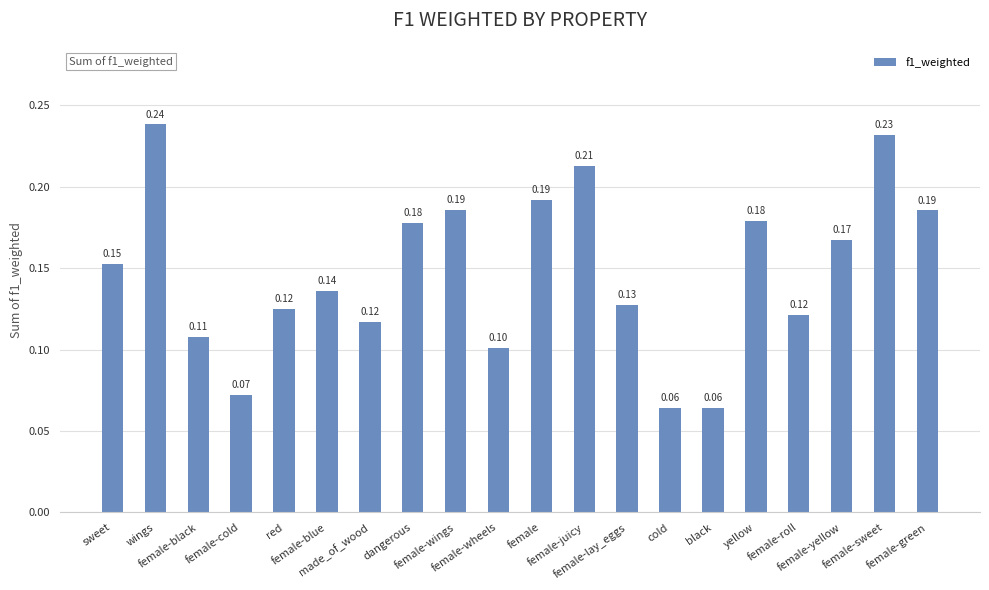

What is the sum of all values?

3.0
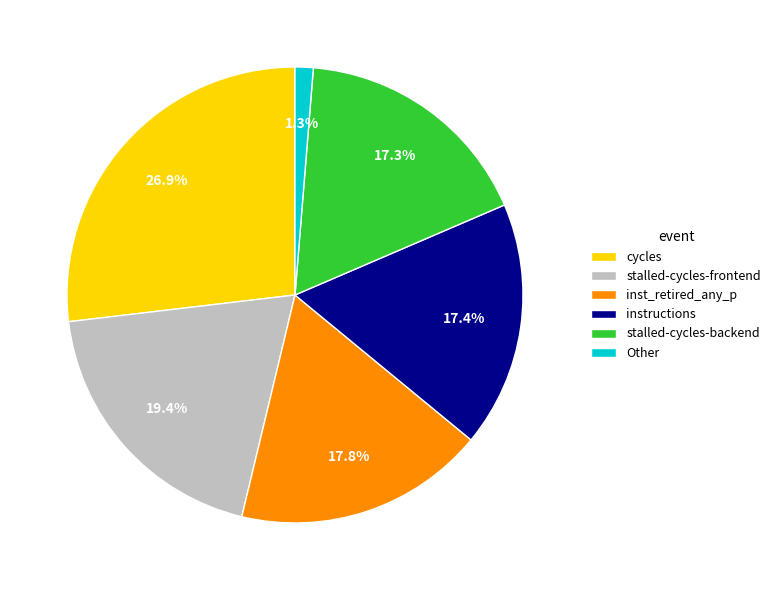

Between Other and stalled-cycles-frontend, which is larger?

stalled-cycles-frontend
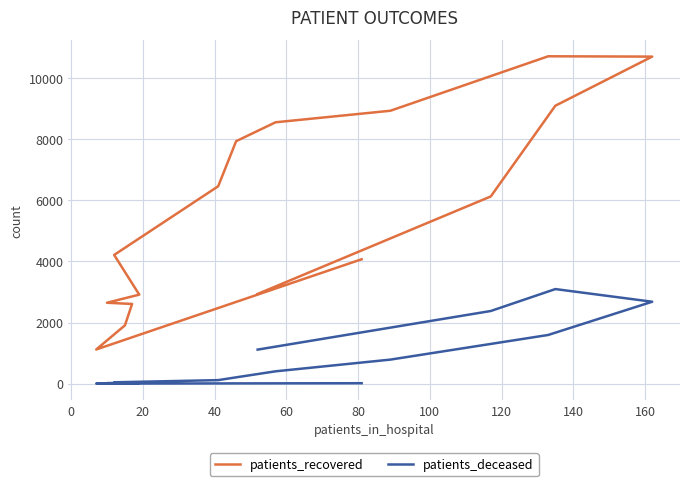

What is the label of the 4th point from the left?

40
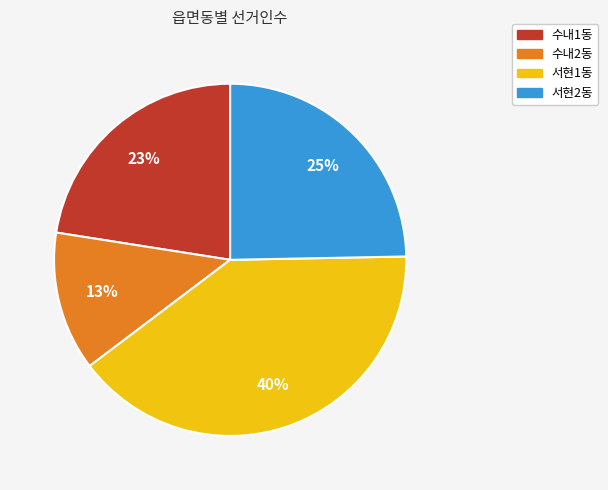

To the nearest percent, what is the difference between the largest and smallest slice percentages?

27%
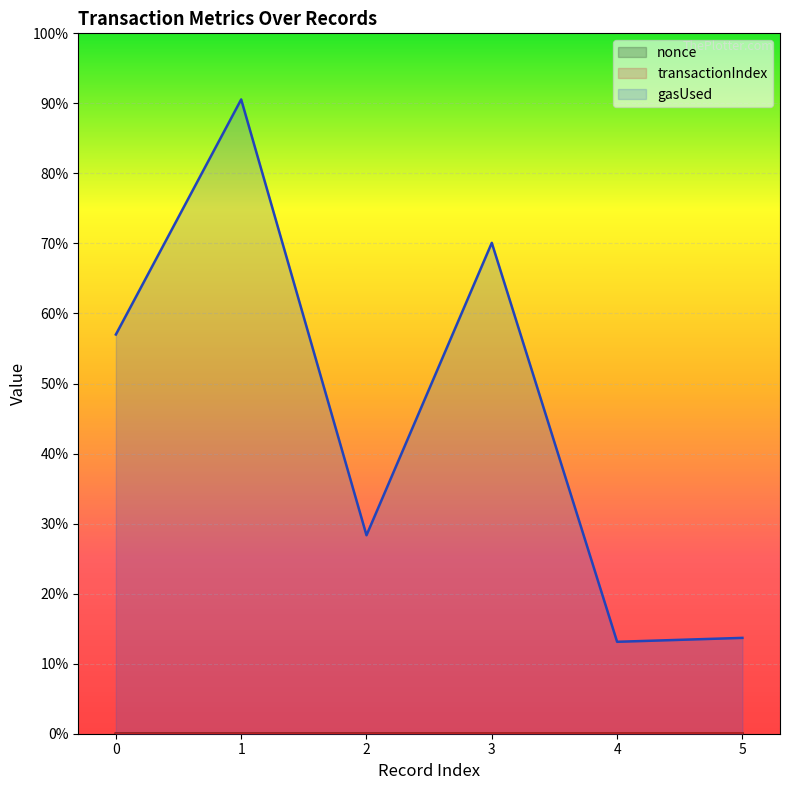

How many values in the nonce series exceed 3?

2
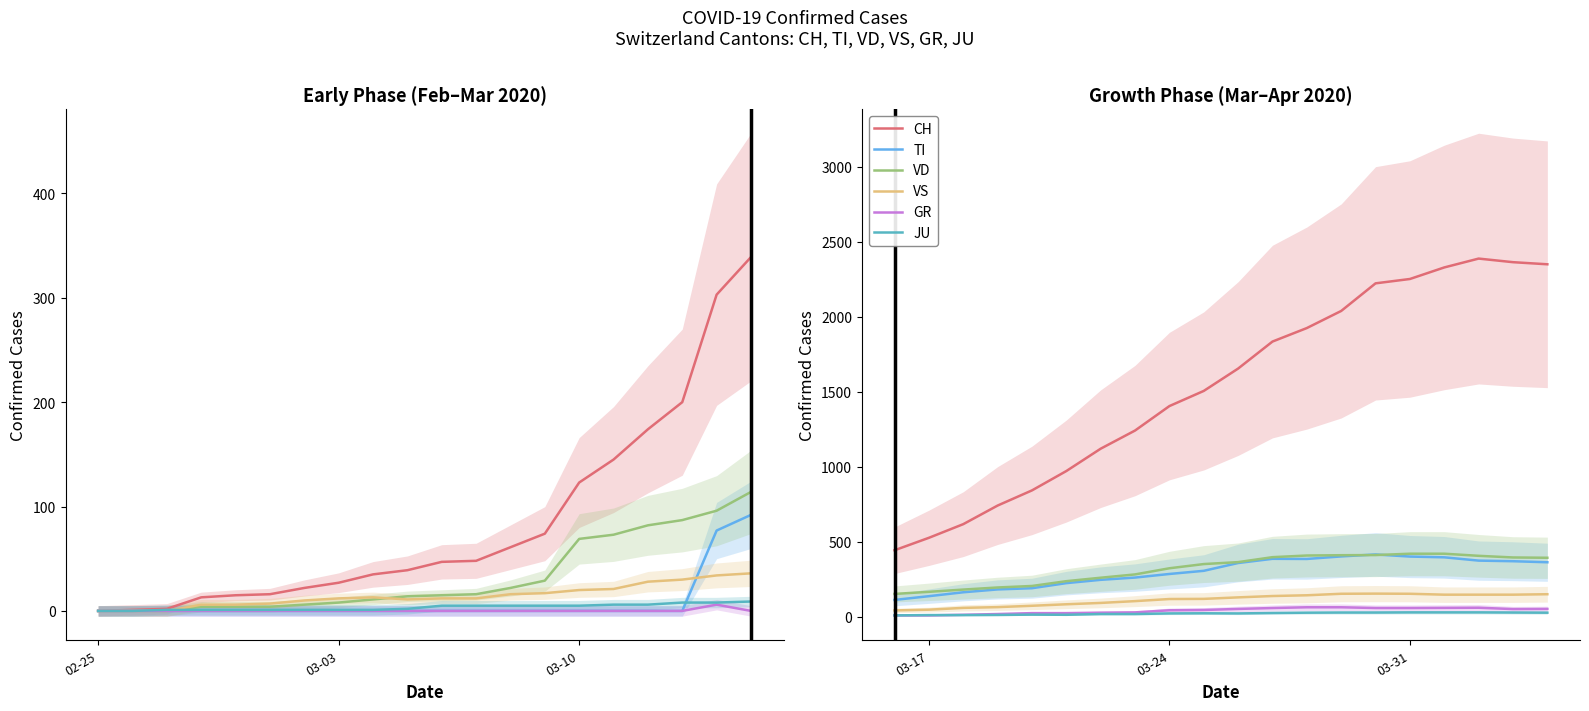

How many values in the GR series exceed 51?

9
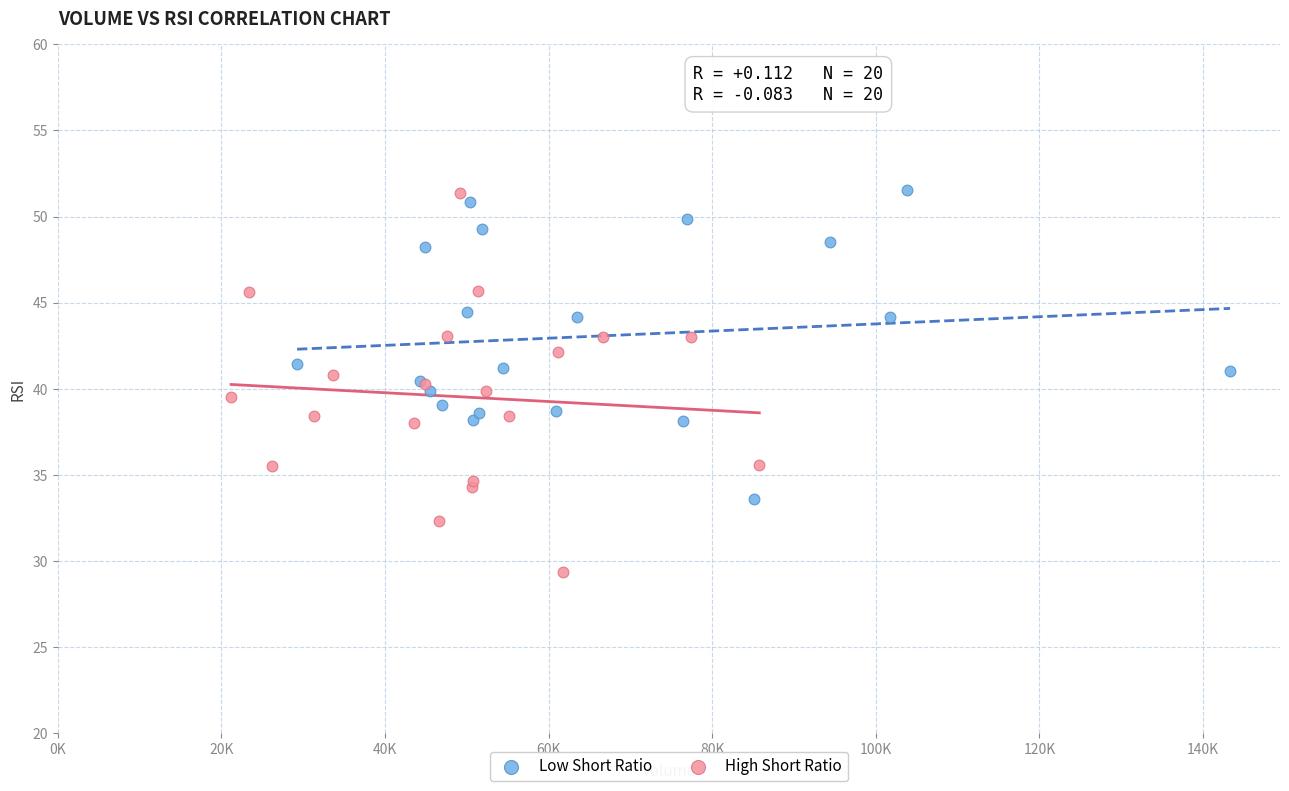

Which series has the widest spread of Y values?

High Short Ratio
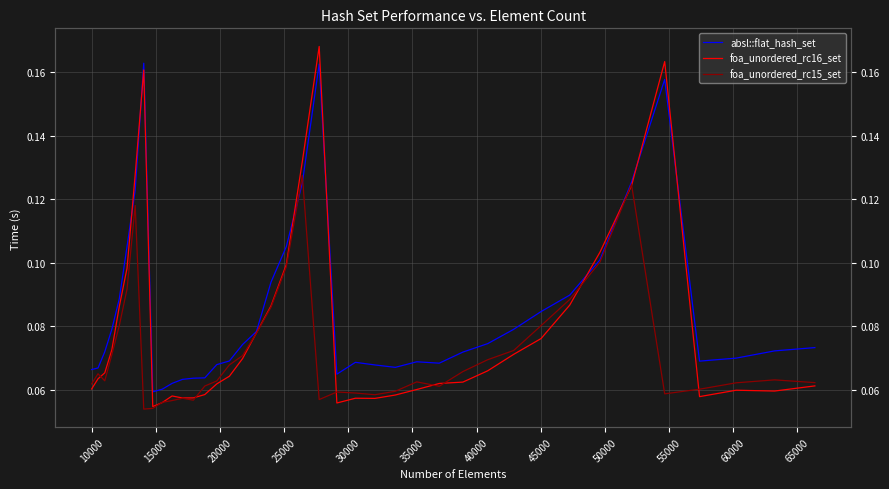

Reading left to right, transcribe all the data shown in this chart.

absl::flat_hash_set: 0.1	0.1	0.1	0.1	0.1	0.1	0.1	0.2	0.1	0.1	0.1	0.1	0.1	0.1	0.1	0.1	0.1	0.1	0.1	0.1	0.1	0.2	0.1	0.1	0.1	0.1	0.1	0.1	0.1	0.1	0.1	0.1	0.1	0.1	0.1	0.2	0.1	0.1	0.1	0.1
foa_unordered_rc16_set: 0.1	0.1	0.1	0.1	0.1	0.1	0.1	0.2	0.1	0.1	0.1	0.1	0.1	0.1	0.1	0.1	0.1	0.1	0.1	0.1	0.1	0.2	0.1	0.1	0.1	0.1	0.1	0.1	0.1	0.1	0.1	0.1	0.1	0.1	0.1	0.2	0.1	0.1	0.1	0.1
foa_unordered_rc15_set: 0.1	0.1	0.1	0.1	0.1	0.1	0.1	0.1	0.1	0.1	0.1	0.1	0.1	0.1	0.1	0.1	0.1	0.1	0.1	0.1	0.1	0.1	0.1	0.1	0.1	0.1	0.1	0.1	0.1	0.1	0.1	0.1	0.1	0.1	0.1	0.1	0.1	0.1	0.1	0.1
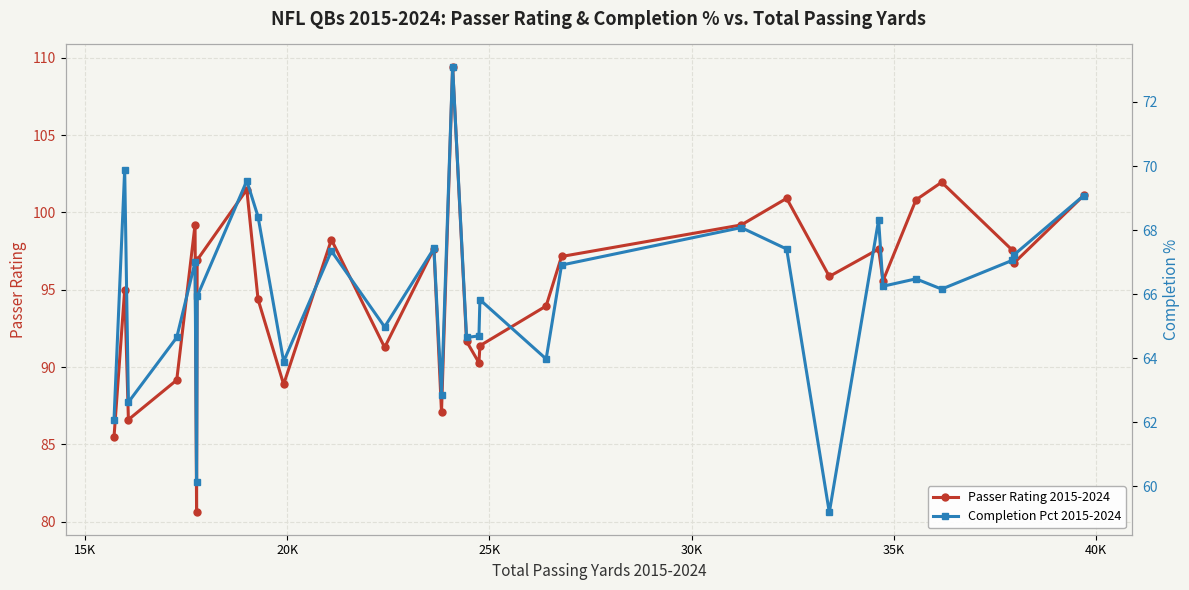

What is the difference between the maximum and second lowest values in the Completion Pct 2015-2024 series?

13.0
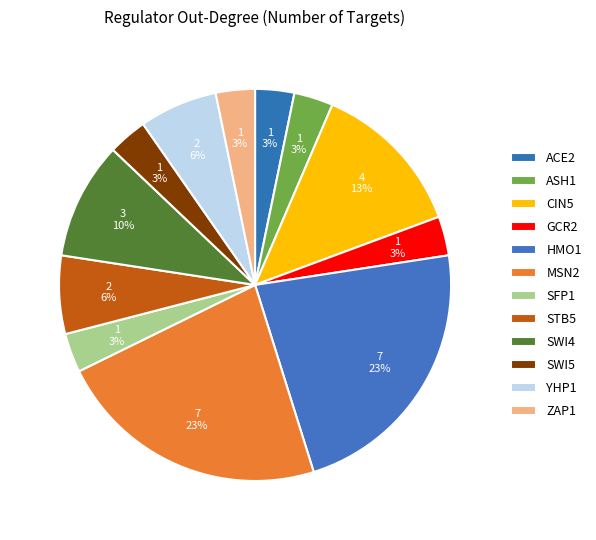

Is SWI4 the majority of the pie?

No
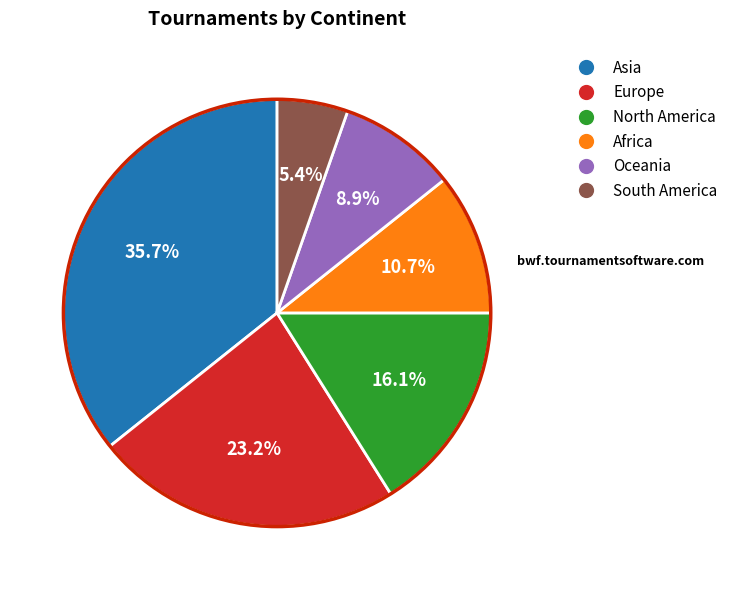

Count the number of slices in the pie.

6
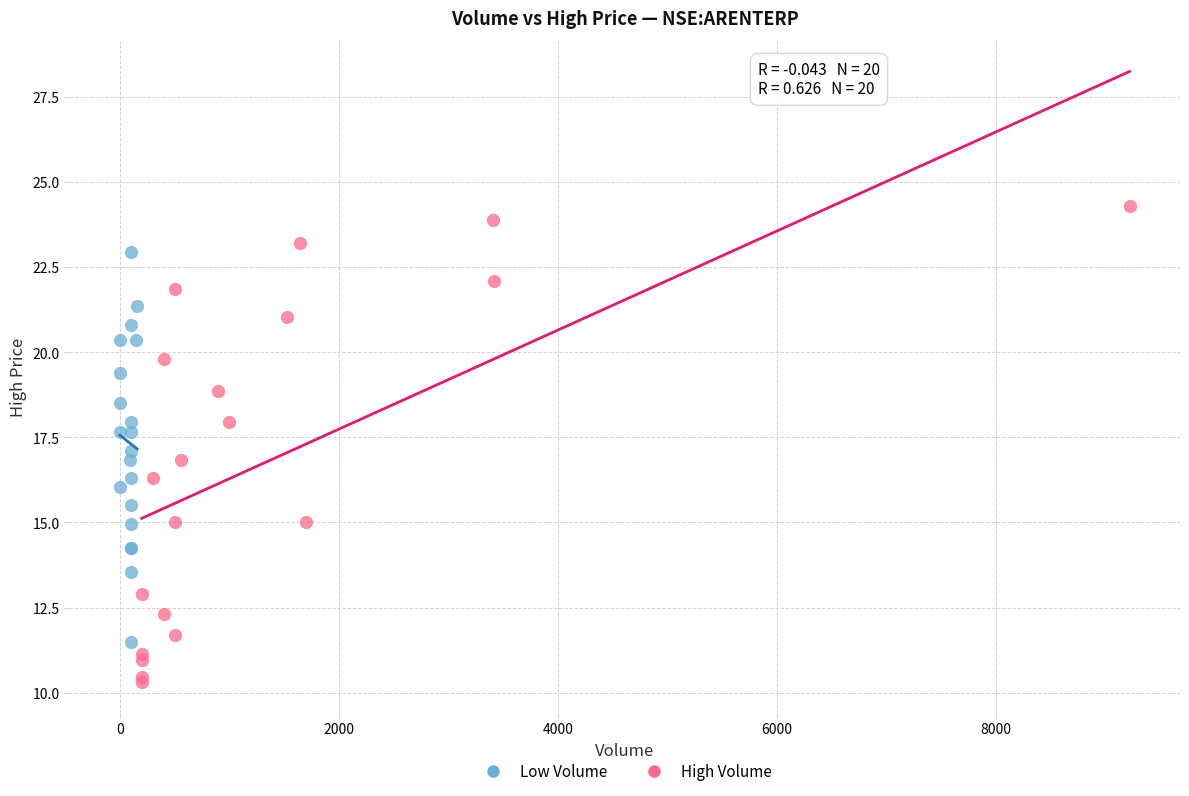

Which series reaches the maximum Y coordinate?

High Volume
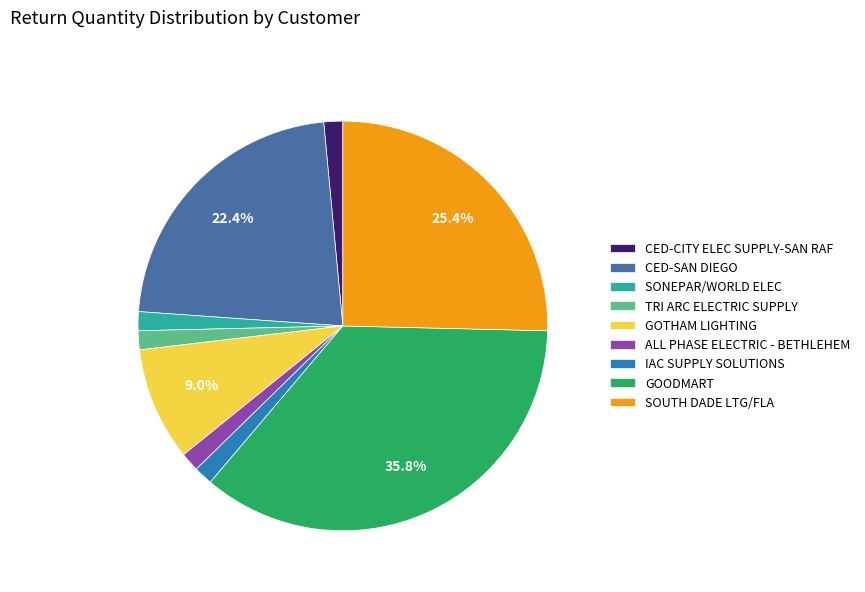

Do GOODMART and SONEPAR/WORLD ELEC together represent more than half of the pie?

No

——

Copy all of the lines above, leaving out the picture markers.

What is the sum of all values?

3.0

Between Other and stalled-cycles-frontend, which is larger?

stalled-cycles-frontend

What is the label of the 4th point from the left?

40

To the nearest percent, what is the difference between the largest and smallest slice percentages?

27%

How many values in the nonce series exceed 3?

2

How many values in the GR series exceed 51?

9

Which series has the widest spread of Y values?

High Short Ratio

Reading left to right, transcribe all the data shown in this chart.

absl::flat_hash_set: 0.1	0.1	0.1	0.1	0.1	0.1	0.1	0.2	0.1	0.1	0.1	0.1	0.1	0.1	0.1	0.1	0.1	0.1	0.1	0.1	0.1	0.2	0.1	0.1	0.1	0.1	0.1	0.1	0.1	0.1	0.1	0.1	0.1	0.1	0.1	0.2	0.1	0.1	0.1	0.1
foa_unordered_rc16_set: 0.1	0.1	0.1	0.1	0.1	0.1	0.1	0.2	0.1	0.1	0.1	0.1	0.1	0.1	0.1	0.1	0.1	0.1	0.1	0.1	0.1	0.2	0.1	0.1	0.1	0.1	0.1	0.1	0.1	0.1	0.1	0.1	0.1	0.1	0.1	0.2	0.1	0.1	0.1	0.1
foa_unordered_rc15_set: 0.1	0.1	0.1	0.1	0.1	0.1	0.1	0.1	0.1	0.1	0.1	0.1	0.1	0.1	0.1	0.1	0.1	0.1	0.1	0.1	0.1	0.1	0.1	0.1	0.1	0.1	0.1	0.1	0.1	0.1	0.1	0.1	0.1	0.1	0.1	0.1	0.1	0.1	0.1	0.1

What is the difference between the maximum and second lowest values in the Completion Pct 2015-2024 series?

13.0

Is SWI4 the majority of the pie?

No

Count the number of slices in the pie.

6

Which series reaches the maximum Y coordinate?

High Volume

Do GOODMART and SONEPAR/WORLD ELEC together represent more than half of the pie?

No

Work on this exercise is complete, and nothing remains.